Он сразу отвел ее в конференц-зал, сказав, что после обеда видеть не может свой кабинет. Они расположились за длинным столом, помещение было красивое, с большими окнами и двумя старинными люстрами – бывший дворец принца-регента. Над президиумом, рядом с огромной свастикой, почему-то нависал узкий балкон с резными деревянными перилами.
– У вас что тут, танцы по ночам? Это же балкон для музыкантов, – кивнула на него Лени.
– Так это ведь бывший танцзал, сто лет тут танцевали, а теперь вот мы со своим новым жанром, – доктор ценил юмор. – Хотя стены до сих пор располагают к легкому общению.
«Опять начинается», – подумала Лени. Но он, против обыкновения, сразу перешел к делу:
– Фройляйн Рифеншталь, я до сих пор не могу успокоиться от увиденного у вас вчера. Поэтому и хочу к вам обратиться. Скажу прямо, все мои мысли сейчас занимает одна проблема – как повысить лояльность к нашей стране за рубежом. Особенно нас интересует молодежь. С одной стороны, вы этим и так занимаетесь, фильм об Олимпиаде – лучший способ сказать правильные слова о рейхе.
– Доктор, мой фильм говорит только о мире.

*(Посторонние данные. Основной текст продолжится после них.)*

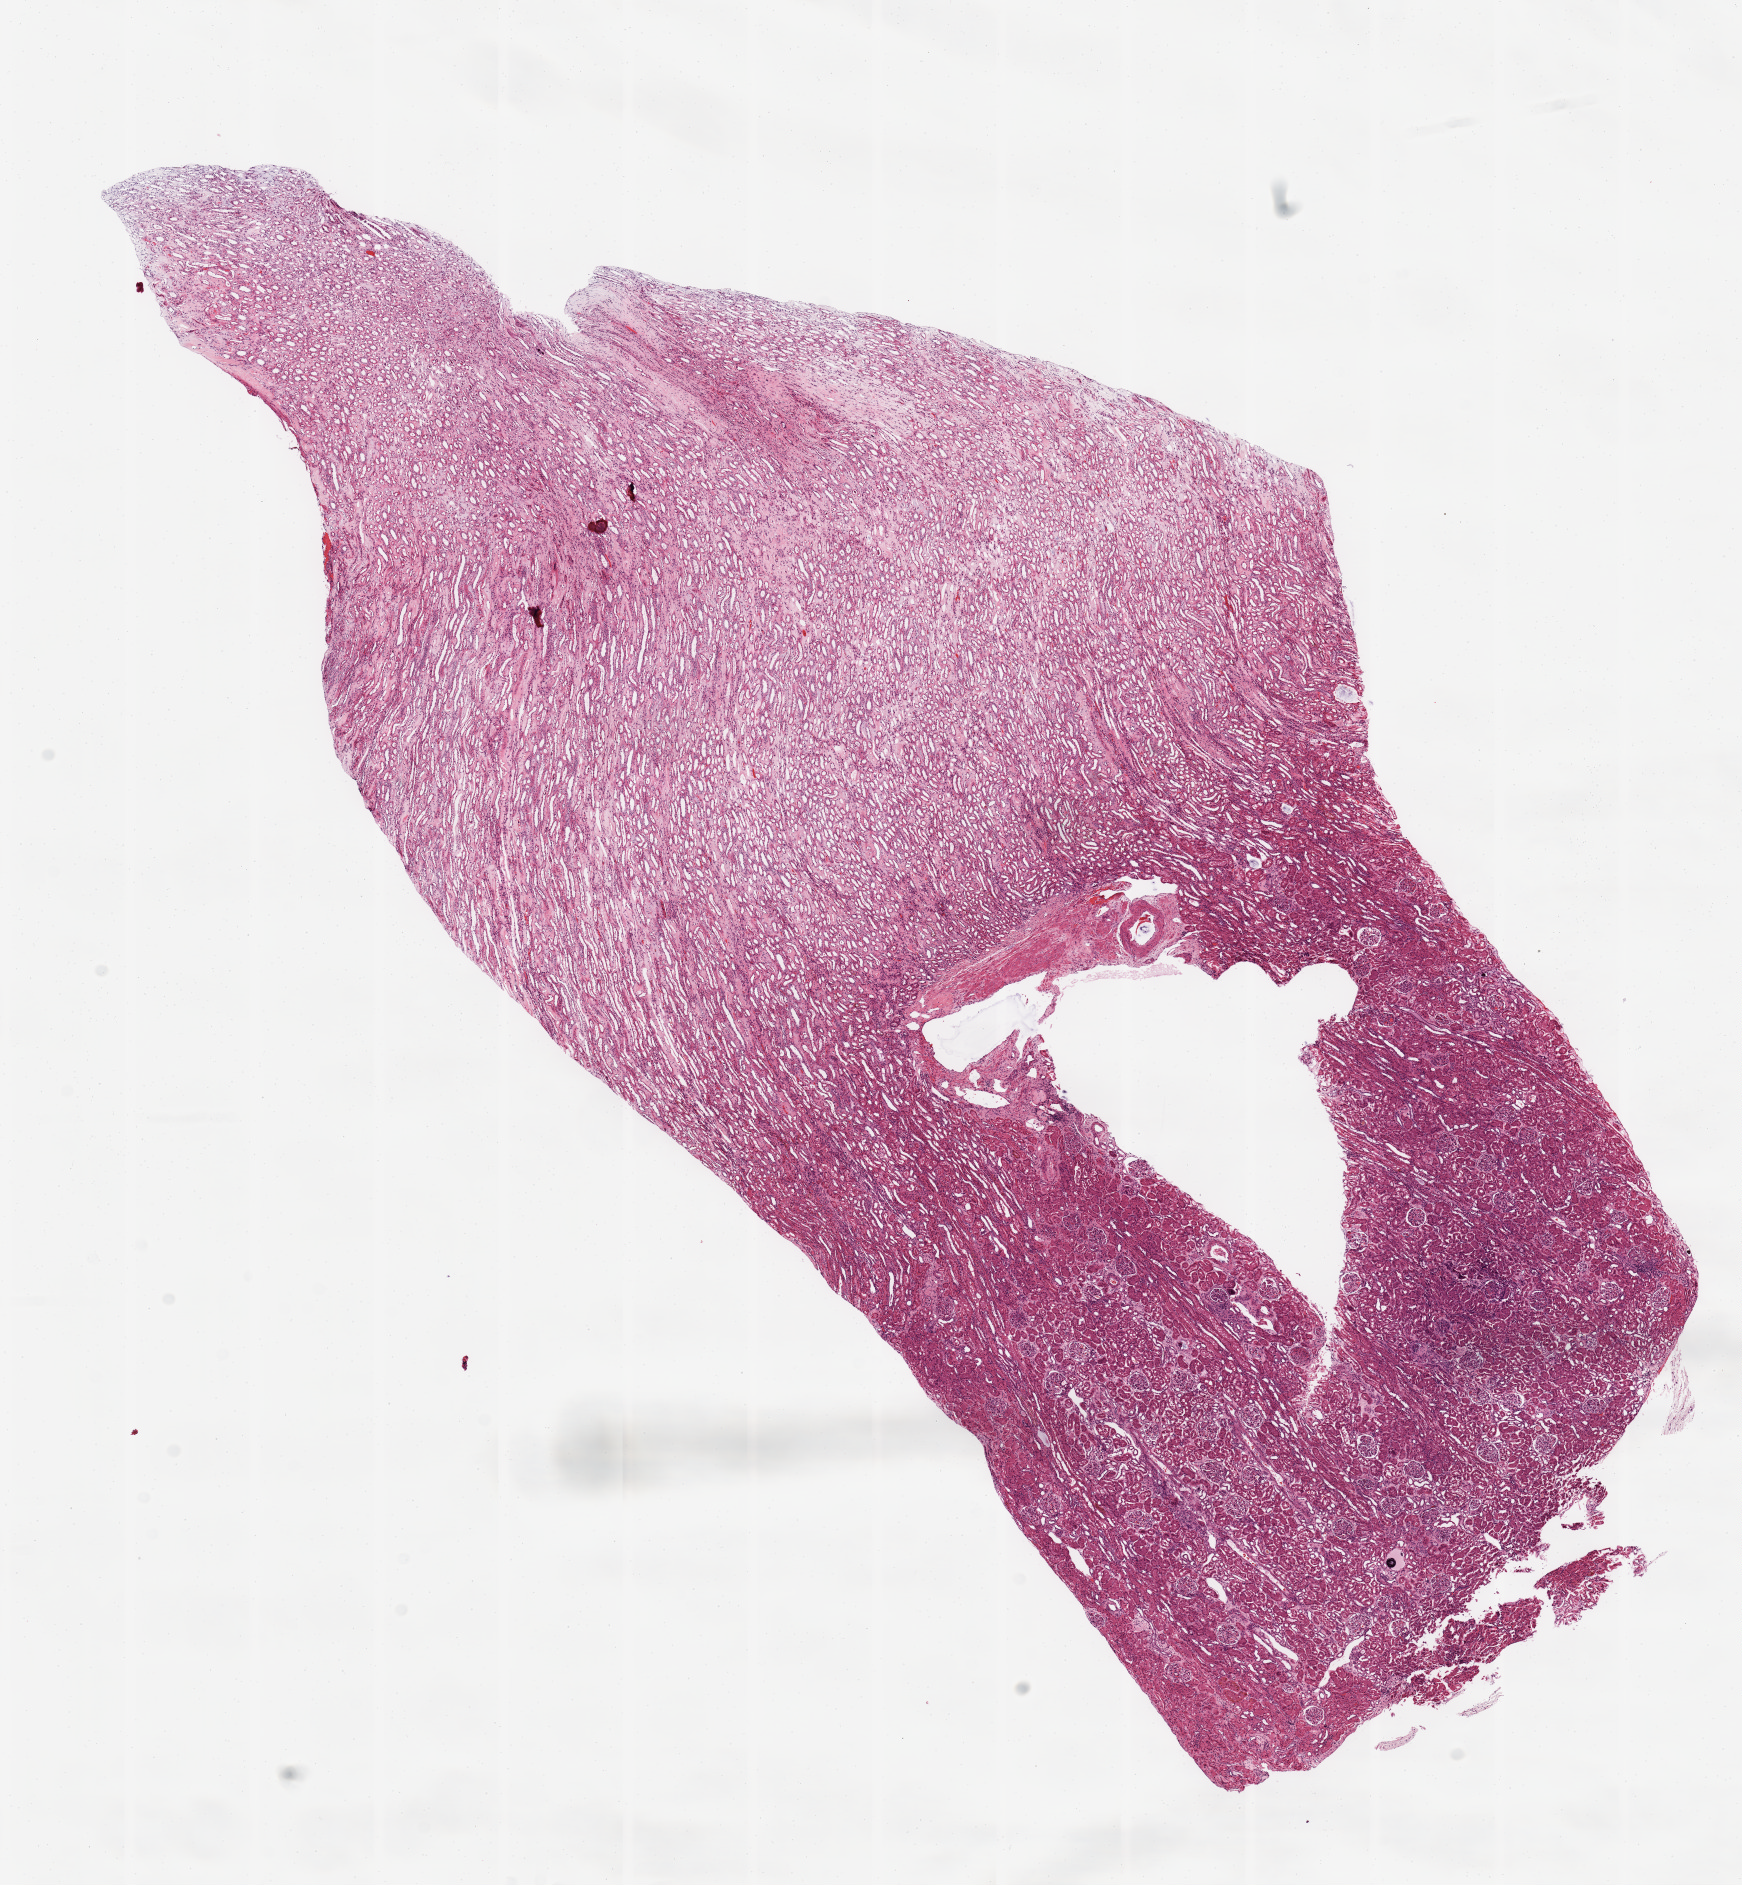
Hematoxylin and eosin (H&E) stained whole-slide image — low-resolution overview of the scanned area, about 13.8 x 14.9 mm (from a 20x scan); normal (non-tumour) tissue sample, sampled site: kidney. Male, 60 y/o.
This section: normal (non-tumour) tissue from the same patient. Patient diagnosis: Renal cell carcinoma, NOS.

– Давайте не забывать, что этот праздник народов все же состоялся у нас. Вам вряд ли интересно об этом знать, но мы ведь дали скидку в 60 % на железнодорожные билеты, поэтому к нам и приехало столько туристов – почти семьсот тысяч. Берлин превратился на те две недели в столицу мира. Теперь задача состоит в том, чтобы превратить Берлин в мировую культурную столицу уже не на две недели, а раз и навсегда.
Начало было в его духе.
– И ведь неплохо, вроде как, гости себя тут чувствовали, – в его голосе появилась обида. – Работало восемьдесят театров, ночные клубы – битком, кабаре на любой вкус, днем – соревнования. И при этом идеальный порядок, нет ни нищих, ни безработных. Ну, грубоват режим немного, и что с того? Разъехались они, и что изменилось? Все равно нос воротят. Только вот в Берлине эта американская зараза появилась – свингеры или как там их… Swing-Jügend. Свинг сплошной на уме, ходят, как чучела, и танцуют ночи напролет свои обезьяньи танцы. – Доктор сделал паузу. – Лени, заострю вопрос. Можем ли мы как-то повлиять на молодежь Европы, а лучше – мира? Чтобы говорить на немецком стало модно. Чтобы Германия стала образцом для подражания во всем: в музыке, живописи, кино и театре… Чтобы нас любили. До беспамятства. Некритично. И чтоб это чувство шло поверх всяких барьеров и границ. Чтоб вся эта политическая свора Европы была бессильна повлиять на свои народы. Вот что нужно. Чем скорее, тем лучше.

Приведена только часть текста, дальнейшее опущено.